The ‘Seaman’ family were prominent in the Middlewich community. They owned land and salt workings around the town. There are a few references to them around the Church. This plaque is located on the north wall of the Church.
John Seaman was a gentleman and salt pan owner in Middlewich, he and two other firms divided 14 pans between them (1).
John was the son of William and Amy Seaman of Middlewich who are buried outside the south door and are commemorated on a large grave marker adjacent to the south wall of the Church. He had two sisters, the eldest sister, Mary, was the first wife Daniel Vawdrey (see plaque below) and his other sister, Elizabeth, is buried beside her parents.
This plaque is a remembrance to Daniel Vawdrey (see Trail 24) and his two wives, both were born Mary Seaman. Daniel’s information on the plaque is indistinct.
Daniel was the son of Daniel Vawdrey Esq of Mill Gate Chester and his wife Hannah Sandbach.
Daniel’s first wife was Mary Seaman, sister of John Seaman mentioned above, and daughter of William and Amy Seaman. They had two sons, the first, Gilbert died aged 3. The second son was Daniel who inherited land in Middlewich, he sold his lands to purchase Tushingham Hall from Lord Kenyon. Daniel also bought land and built Plas Gwynant in Wales(2), he married Ann Wyatt of Penrhyn. Daniel is also remembered on the Church font that was gifted by his family.
Daniel’s second wife, also called Mary Seaman, was a cousin of John and Mary Seaman and the daughter of Peter Seaman of Warrington. They had five sons and one daughter(3). Their sons Gilbert and William were both called to the Lord’s service. Gilbert was the incumbent of Wrenbury and William was Rector of Hartshill and incumbent of Burdwardsley.
The third plaque to mention the ‘Seaman’ family is on the South wall.

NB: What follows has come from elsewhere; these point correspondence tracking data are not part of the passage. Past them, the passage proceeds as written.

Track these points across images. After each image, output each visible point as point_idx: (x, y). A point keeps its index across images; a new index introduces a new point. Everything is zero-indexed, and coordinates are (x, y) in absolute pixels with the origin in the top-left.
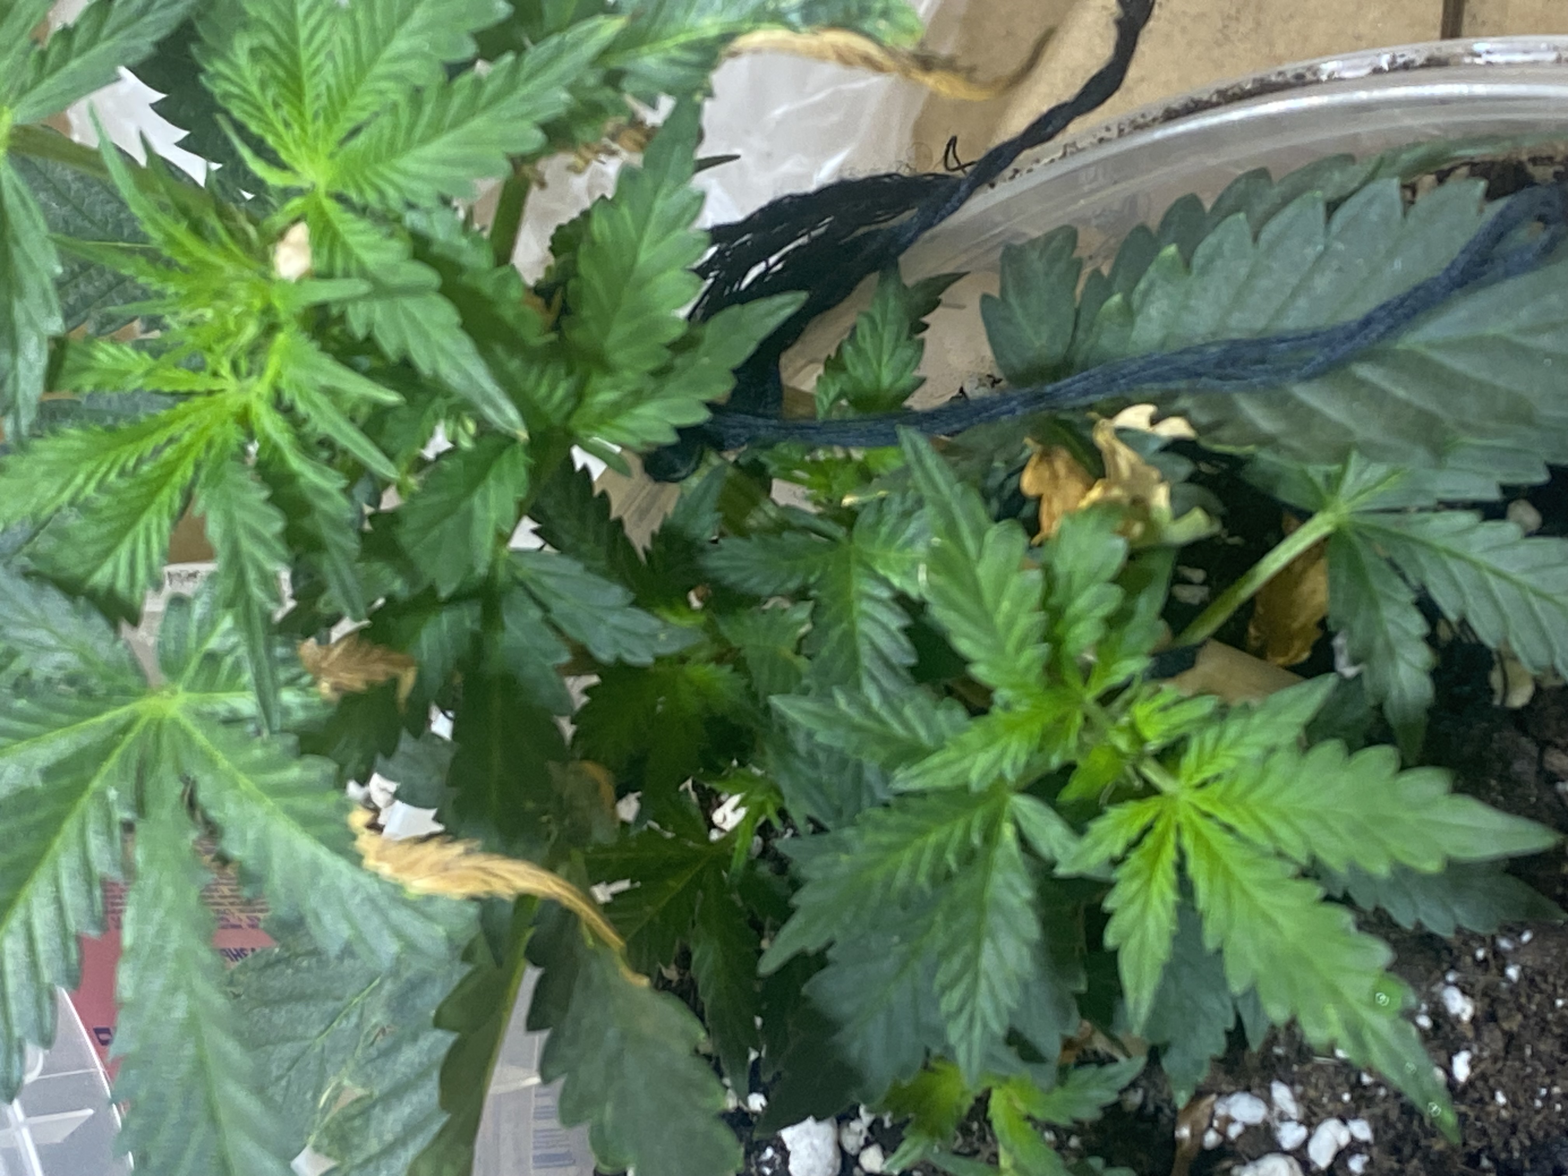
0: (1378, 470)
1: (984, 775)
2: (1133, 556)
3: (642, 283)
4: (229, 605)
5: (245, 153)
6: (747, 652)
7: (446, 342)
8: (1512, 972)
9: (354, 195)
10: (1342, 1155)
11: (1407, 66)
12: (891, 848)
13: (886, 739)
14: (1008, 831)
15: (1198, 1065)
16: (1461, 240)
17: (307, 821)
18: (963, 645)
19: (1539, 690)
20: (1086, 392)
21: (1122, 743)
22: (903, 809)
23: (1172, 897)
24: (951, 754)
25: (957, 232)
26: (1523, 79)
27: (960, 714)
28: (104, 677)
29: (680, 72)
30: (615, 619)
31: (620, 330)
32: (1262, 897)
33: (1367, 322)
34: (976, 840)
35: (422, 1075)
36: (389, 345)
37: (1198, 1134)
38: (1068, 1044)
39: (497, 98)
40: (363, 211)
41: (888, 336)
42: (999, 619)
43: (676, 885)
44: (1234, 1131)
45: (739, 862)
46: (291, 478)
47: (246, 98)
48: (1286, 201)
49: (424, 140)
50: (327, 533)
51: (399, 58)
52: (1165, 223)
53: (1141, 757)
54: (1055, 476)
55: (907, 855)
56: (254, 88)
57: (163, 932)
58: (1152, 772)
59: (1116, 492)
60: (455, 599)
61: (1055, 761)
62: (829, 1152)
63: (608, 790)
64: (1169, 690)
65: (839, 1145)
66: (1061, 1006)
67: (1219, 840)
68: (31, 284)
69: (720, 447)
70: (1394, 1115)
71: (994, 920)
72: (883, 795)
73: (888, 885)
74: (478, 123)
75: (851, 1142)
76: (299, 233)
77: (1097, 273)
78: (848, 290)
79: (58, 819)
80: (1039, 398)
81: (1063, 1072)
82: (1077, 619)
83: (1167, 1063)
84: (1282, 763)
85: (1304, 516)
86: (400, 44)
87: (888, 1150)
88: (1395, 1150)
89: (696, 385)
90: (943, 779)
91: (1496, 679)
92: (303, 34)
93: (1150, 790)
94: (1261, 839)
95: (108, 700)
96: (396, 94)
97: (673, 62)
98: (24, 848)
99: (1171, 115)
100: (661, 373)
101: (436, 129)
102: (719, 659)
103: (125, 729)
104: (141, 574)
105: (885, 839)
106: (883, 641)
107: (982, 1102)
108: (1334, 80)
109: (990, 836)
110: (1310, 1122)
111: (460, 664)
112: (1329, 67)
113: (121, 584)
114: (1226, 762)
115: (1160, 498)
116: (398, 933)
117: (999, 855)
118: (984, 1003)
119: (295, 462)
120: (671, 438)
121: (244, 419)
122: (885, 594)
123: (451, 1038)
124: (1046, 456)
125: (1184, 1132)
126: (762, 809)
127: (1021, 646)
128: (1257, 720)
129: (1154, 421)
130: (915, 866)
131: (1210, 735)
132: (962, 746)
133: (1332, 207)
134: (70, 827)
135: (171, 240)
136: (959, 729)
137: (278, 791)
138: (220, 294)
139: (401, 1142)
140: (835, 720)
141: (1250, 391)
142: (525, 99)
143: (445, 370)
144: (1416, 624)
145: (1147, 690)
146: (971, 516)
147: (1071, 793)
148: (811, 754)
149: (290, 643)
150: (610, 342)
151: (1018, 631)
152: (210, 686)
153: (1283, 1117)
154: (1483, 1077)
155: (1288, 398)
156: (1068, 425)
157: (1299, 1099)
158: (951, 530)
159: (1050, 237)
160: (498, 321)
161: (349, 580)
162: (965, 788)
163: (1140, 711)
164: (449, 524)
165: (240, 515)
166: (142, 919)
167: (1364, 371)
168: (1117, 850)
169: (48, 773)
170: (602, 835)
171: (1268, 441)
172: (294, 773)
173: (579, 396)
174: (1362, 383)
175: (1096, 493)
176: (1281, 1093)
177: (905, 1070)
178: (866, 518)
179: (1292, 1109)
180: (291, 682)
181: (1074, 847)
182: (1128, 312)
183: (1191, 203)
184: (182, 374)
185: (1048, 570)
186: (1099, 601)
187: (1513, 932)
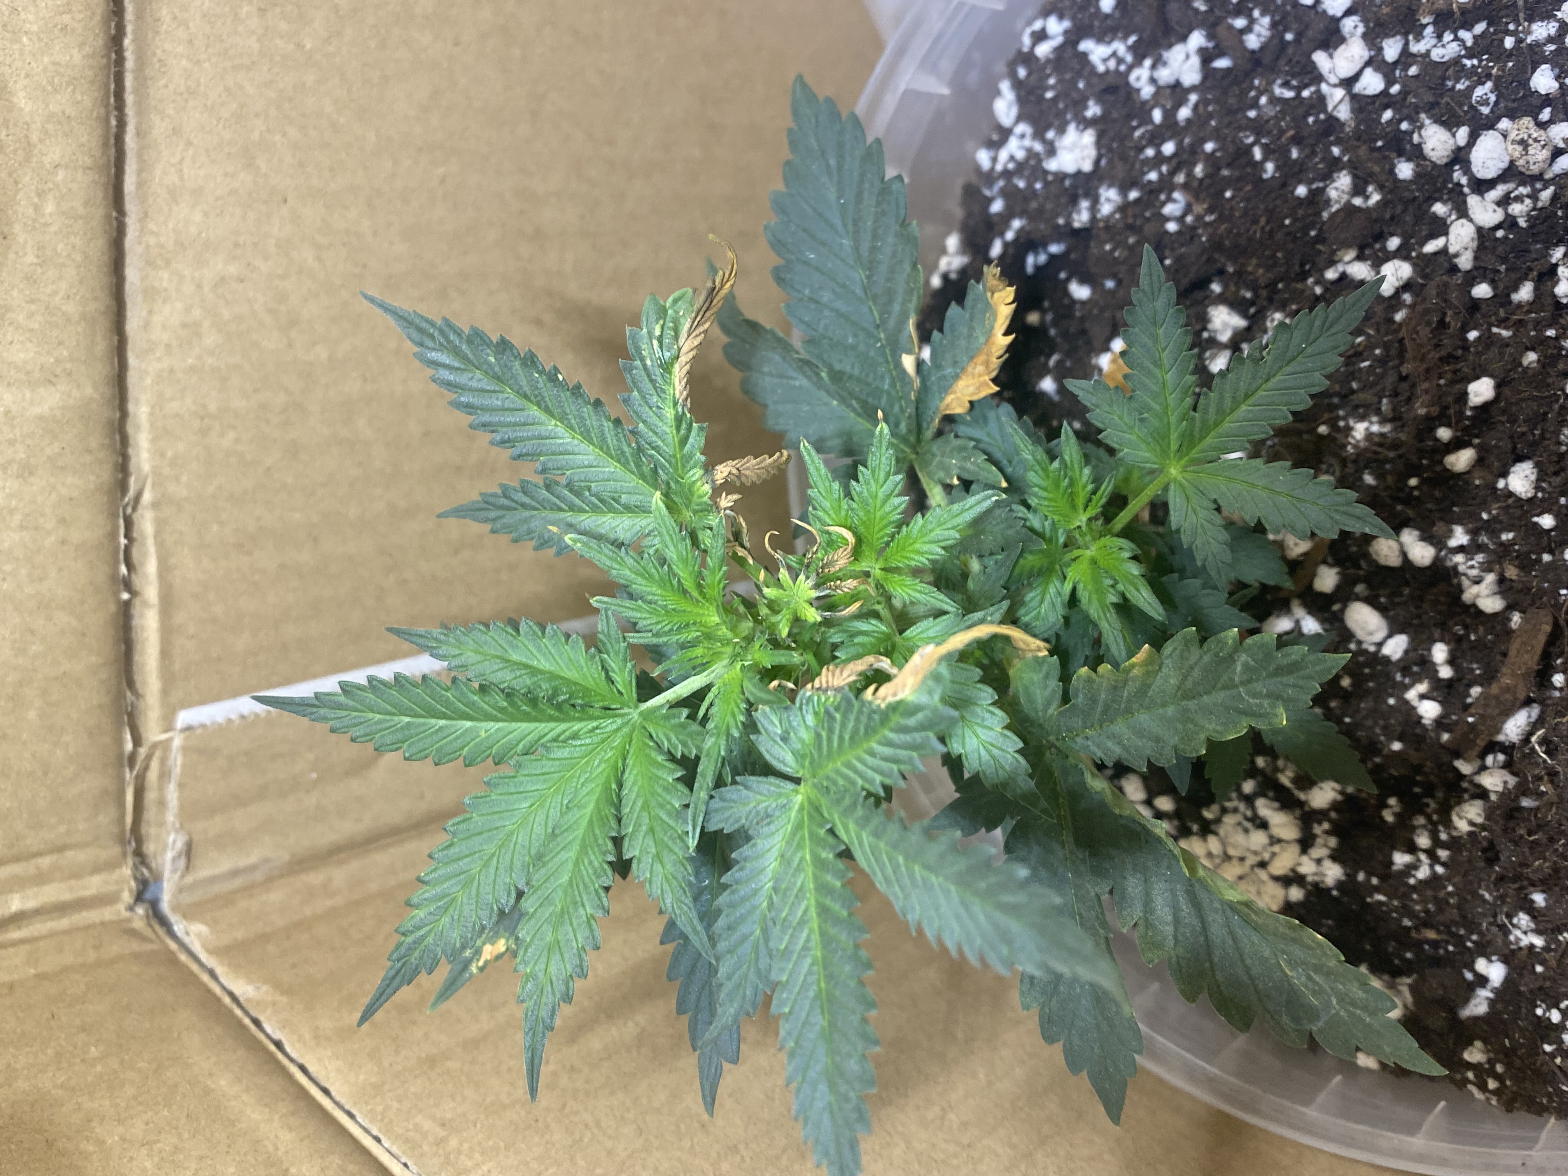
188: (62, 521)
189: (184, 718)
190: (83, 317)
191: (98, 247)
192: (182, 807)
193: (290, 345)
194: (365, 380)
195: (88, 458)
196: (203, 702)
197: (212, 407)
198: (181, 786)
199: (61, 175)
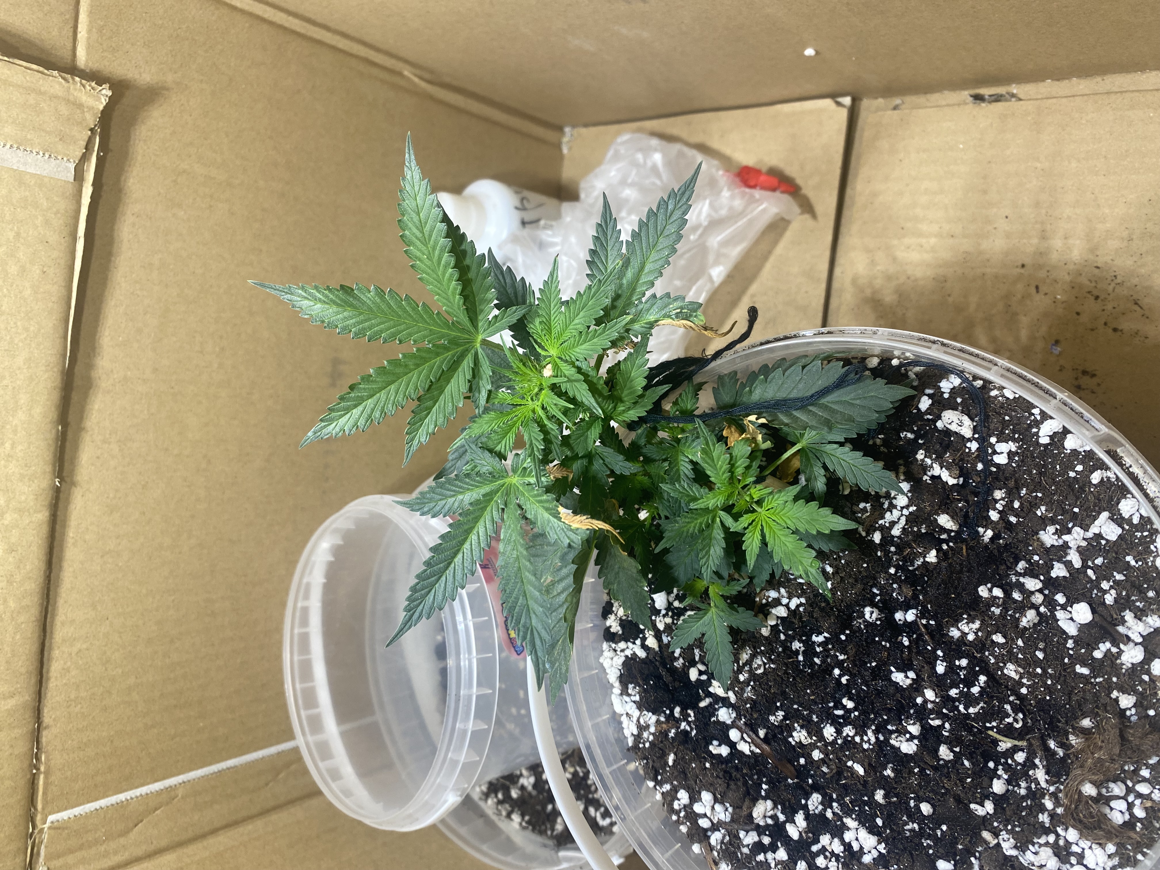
0: (814, 433)
1: (713, 505)
2: (752, 452)
3: (632, 381)
4: (529, 456)
5: (537, 347)
6: (652, 474)
7: (585, 394)
8: (843, 561)
9: (563, 357)
10: (798, 606)
11: (822, 333)
12: (688, 522)
13: (688, 496)
14: (718, 520)
15: (762, 582)
16: (837, 376)
17: (547, 509)
18: (708, 473)
19: (851, 491)
20: (740, 411)
21: (748, 499)
22: (692, 513)
23: (760, 538)
24: (705, 500)
25: (707, 371)
26: (852, 337)
27: (707, 490)
28: (498, 473)
29: (644, 329)
30: (621, 464)
31: (626, 392)
32: (783, 538)
33: (812, 396)
34: (710, 522)
35: (568, 576)
36: (571, 394)
37: (761, 600)
38: (730, 575)
39: (600, 334)
40: (566, 361)
41: (690, 396)
42: (718, 466)
43: (631, 531)
44: (770, 599)
45: (647, 526)
46: (545, 425)
47: (538, 333)
48: (791, 366)
49: (581, 344)
50: (553, 440)
51: (576, 324)
52: (759, 371)
53: (752, 502)
54: (731, 432)
55: (693, 525)
56: (540, 331)
57: (511, 535)
58: (755, 506)
59: (748, 436)
60: (582, 457)
61: (731, 503)
62: (665, 601)
63: (617, 505)
64: (759, 487)
65: (668, 600)
66: (729, 565)
67: (772, 524)
68: (484, 376)
69: (646, 423)
70: (812, 596)
71: (714, 542)
72: (686, 510)
73: (688, 532)
74: (595, 340)
75: (671, 599)
76: (549, 366)
77: (742, 382)
78: (680, 385)
79: (486, 507)
80: (728, 412)
81: (728, 582)
82: (738, 467)
83: (755, 581)
84: (789, 505)
85: (793, 444)
86: (576, 321)
87: (681, 602)
88: (811, 605)
89: (643, 406)
90: (702, 506)
91: (841, 487)
92: (552, 318)
93: (754, 511)
94: (784, 524)
95: (498, 478)
96: (575, 333)
97: (642, 327)
98: (477, 514)
99: (762, 344)
100: (635, 403)
101: (585, 342)
102: (645, 475)
103: (503, 486)
104: (507, 448)
105: (687, 520)
106: (687, 472)
107: (707, 589)
108: (804, 336)
109: (713, 521)
110: (790, 598)
111: (582, 473)
112: (801, 333)
113: (503, 450)
114: (774, 504)
115: (760, 437)
116: (568, 538)
117: (715, 525)
118: (711, 562)
119: (546, 422)
120: (637, 419)
121: (534, 411)
122: (687, 460)
123: (575, 567)
124: (729, 427)
125: (757, 599)
126: (653, 513)
127: (724, 473)
128: (782, 494)
129: (757, 419)
130: (695, 527)
131: (771, 497)
132: (707, 498)
133: (804, 367)
134: (489, 509)
135: (518, 367)
136: (706, 494)
137: (540, 502)
138: (529, 381)
139: (562, 592)
140: (675, 491)
141: (782, 412)
142: (607, 335)
143: (584, 400)
144: (822, 472)
145: (753, 486)
146: (712, 440)
147: (734, 511)
148: (668, 499)
149: (544, 466)
150: (623, 395)
151: (723, 469)
152: (524, 476)
153: (783, 597)
154: (835, 588)
155: (792, 414)
156: (734, 420)
157: (787, 592)
158: (707, 444)
159: (730, 373)
160: (597, 389)
161: (558, 451)
162: (708, 508)
163: (752, 491)
164: (582, 438)
165: (532, 434)
166: (506, 532)
167: (811, 408)
168: (746, 526)
169: (484, 496)
170: (614, 517)
171: (786, 425)
172: (545, 497)
173: (615, 408)
174: (811, 411)
175: (743, 436)
176: (782, 590)
177: (689, 580)
178: (683, 441)
179: (785, 594)
180: (544, 475)
181: (735, 525)
182: (750, 392)
183: (766, 366)
184: (519, 400)
185: (731, 454)
186: (744, 462)
187: (843, 551)
188: (12, 746)
189: (51, 818)
190: (27, 672)
191: (35, 647)
192: (45, 856)
193: (106, 670)
194: (136, 678)
195: (24, 722)
196: (58, 812)
197: (72, 697)
198: (46, 847)
199: (23, 626)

Amy was the sister of Daniel Vawdreys’ second wife and the cousin of Mary and John Seaman. Amy died unmarried(4).
The William Seaman mentioned above (father of John and Mary) was instrumental in securing the existing route of the Trent and Mersey canal through Middlewich.
The map(5) shows the original proposed routes of the Trent and Mersey (shown dotted either side of Middlewich).
William was spokesperson for the Salt producers in Middlewich who petitioned Parliament to have the canal route changed to come through the town. They petitioned that the new route would enable the salt to reach the deep water port of Liverpool easier and faster. They had the backing of Josiah Wedgewood who needed a route to Liverpool for his pottery. The change of route was authorised by an Act of Parliament in 1776.
1. Studies in Administration and Finance 1558-1825 by Edward Hughes.
2. The Snowdonia Dendrochronology Project – Nant Gwynant by Margaret Dunn.
3. History of Cheshire – Ormerod
4. Family lineage – Various sources - inc Geni, Ormerod.